• [REQUEST A] In the forum thread on multiplexing redo logs, why does the reply advise writing the members of multiplexed redo logs to different sets of physical disks?

+++++

Unsolved
This post is more than 5 years old
28 Posts
0
5243
November 3rd, 2011 09:00
To Multiplex Redo Logs or Not To Multiplex Redo Logs
That is the question, to which I would love to hear what other people are doing. I am a believer that redo logs no longer need to be multiplexed. The instance of a corrupt write to redo logs is increasingly rare. I my experience I have seen or heard of only 1 in the last 5 years of my career working with hundreds of databases, many of which are highly transactional.
My quest to remove multiplexing started from these high transactional databases that always had heavy waits on redo writes. This is especially true while doing remote synchronous replication to a DR site. Many people argue that it is still possible and the performance hit to highly transactional databases is necessary to protect the database, just in case.
I am very interested to get other perspectives/arguments for or against.
jweinshe
40 Posts
1
November 7th, 2011 09:00
I'll take the always safe answer of "It depends". I do run multiplexed redo logs and I see no reason not to if you're not running into the performance bottleneck you're seeing with high transactional databases.
In the event you are running high transactional databases and are experiencing heavy waits on redo writes, to me you can do a few things to mitigate the performance impact. There's no reason these multiplexed redo logs need to be on the same disks/LUN and given that part of the reason you're doing this is to avoid losing redo logs due to a disk failure or corruption during write, it would be in your best interest to always write the members of the multiplexed redo logs to different sets of physical disks.
As far as DR - again, sadly, it depends. Depending on the architecture and the DR method (recoverpoint, Oracle data guard, etc) it may be possible to write only one member to the DR site (for example, with recoverpoint and choosing what LUNs to replicate) or to compress the redo log traffic (11g Oracle redo transport compression) at the database level or even at the network level (Cisco WAAS devices and Silverpeak can both compress Celerra traffic). What you already have in place and can leverage might make sense then buying licenses / hardware for other solutions and at that point you're talking a cost benefit solution for the business, not a technical solution.
Finally, on the actual mechanics of the heavy waits on redo writes, you might want to check out this post by Kevin Closson who now works in the Greenplum area of EMC - http://kevinclosson.wordpress.com/2007/07/21/manly-men-only-use-solid-state-disk-for-redo-logging-lgwr-io-is-simple-but-not-lgwr-processing/ . Honestly, it's a bit more technical than I can summarize.

+++++

• [REQUEST B] In the records, which lines run from the line containing "This code is licensed under the MIT License." through the end of the records, both ends included? Extract them, leaving out the pictures.

+++++

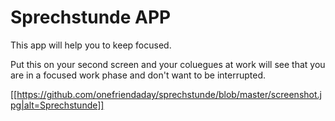 # Sprechstunde APP

This app will help you to keep focused.

Put this on your second screen and your coluegues at work will see that you are in a focused work phase and don't want to be interrupted.

[[https://github.com/onefriendaday/sprechstunde/blob/master/screenshot.jpg|alt=Sprechstunde]]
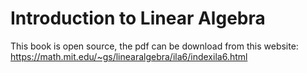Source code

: # Introduction to Linear Algebra

This book is open source, the pdf can be download from this website: https://math.mit.edu/~gs/linearalgebra/ila6/indexila6.html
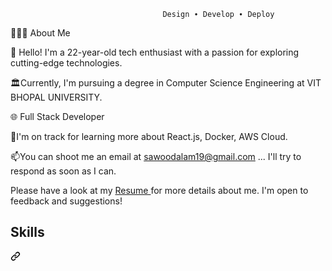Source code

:                                       Design ∙ Develop ∙ Deploy


👨🏻‍💻  About Me

🌟 Hello! I'm a 22-year-old tech enthusiast with a passion for exploring cutting-edge technologies.

🏛️Currently, I'm pursuing a degree in Computer Science Engineering at VIT BHOPAL UNIVERSITY.

🌐 Full Stack Developer

🚀I'm on track for learning more about React.js, Docker, AWS Cloud.

📫You can shoot me an email at  <a href="">sawoodalam19@gmail.com <a>... I'll try to respond as soon as I can.

Please have a look at my <a href="https://drive.google.com/file/d/1xTW5I4FS1gkVPpOl2zl-3rEvqMpVvJ8N/view?usp=sharing
">Resume <a> for more details about me. I'm open to feedback and suggestions!


<div class="markdown-heading" dir="auto"><h2 class="heading-element" dir="auto">Skills</h2><a id="user-content-skills" class="anchor" aria-label="Permalink: Skills" href="#skills"><svg class="octicon octicon-link" viewBox="0 0 16 16" version="1.1" width="16" height="16" aria-hidden="true"><path d="m7.775 3.275 1.25-1.25a3.5 3.5 0 1 1 4.95 4.95l-2.5 2.5a3.5 3.5 0 0 1-4.95 0 .751.751 0 0 1 .018-1.042.751.751 0 0 1 1.042-.018 1.998 1.998 0 0 0 2.83 0l2.5-2.5a2.002 2.002 0 0 0-2.83-2.83l-1.25 1.25a.751.751 0 0 1-1.042-.018.751.751 0 0 1-.018-1.042Zm-4.69 9.64a1.998 1.998 0 0 0 2.83 0l1.25-1.25a.751.751 0 0 1 1.042.018.751.751 0 0 1 .018 1.042l-1.25 1.25a3.5 3.5 0 1 1-4.95-4.95l2.5-2.5a3.5 3.5 0 0 1 4.95 0 .751.751 0 0 1-.018 1.042.751.751 0 0 1-1.042.018 1.998 1.998 0 0 0-2.83 0l-2.5 2.5a1.998 1.998 0 0 0 0 2.83Z"></path></svg></a></div>

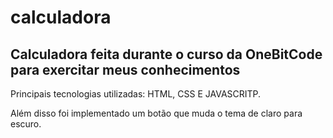 # calculadora 

<h2>Calculadora feita durante o curso da OneBitCode para exercitar meus conhecimentos</h2>

<p>Principais tecnologias utilizadas: HTML, CSS E JAVASCRITP. </p>
<p>Além disso foi implementado um botão que muda o tema de claro para escuro.</p>
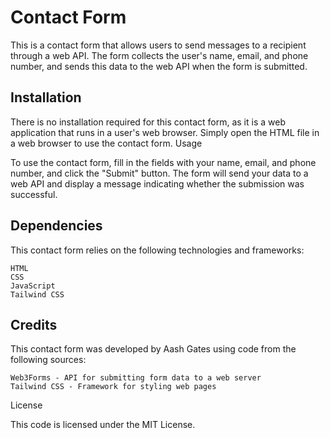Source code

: # Contact Form

This is a contact form that allows users to send messages to a recipient through a web API. The form collects the user's name, email, and phone number, and sends this data to the web API when the form is submitted.

## Installation

There is no installation required for this contact form, as it is a web application that runs in a user's web browser. Simply open the HTML file in a web browser to use the contact form.
Usage

To use the contact form, fill in the fields with your name, email, and phone number, and click the "Submit" button. The form will send your data to a web API and display a message indicating whether the submission was successful.

## Dependencies

This contact form relies on the following technologies and frameworks:

    HTML
    CSS
    JavaScript
    Tailwind CSS

## Credits

This contact form was developed by Aash Gates using code from the following sources:

    Web3Forms - API for submitting form data to a web server
    Tailwind CSS - Framework for styling web pages

License

This code is licensed under the MIT License.
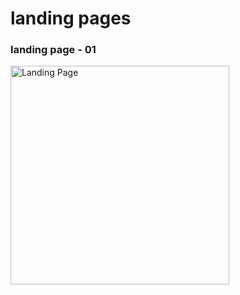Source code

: ﻿# landing pages


### landing page - 01

<img src="https://github.com/alinadirkhanloo/landig-pages/blob/main/01/images/laning-page.png" width="350" alt="Landing Page"/>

+++++

• [EXERCISE OUTPUT A] One reason for multiplexing redo logs is to avoid losing them to a disk failure or to corruption during a write. Putting the members on different sets of physical disks serves that purpose. The reply adds that the members have no need to share the same disks or LUN.

• [EXERCISE OUTPUT B]
This code is licensed under the MIT License.
Source code

: ﻿# landing pages


### landing page - 01

<img src="https://github.com/alinadirkhanloo/landig-pages/blob/main/01/images/laning-page.png" width="350" alt="Landing Page"/>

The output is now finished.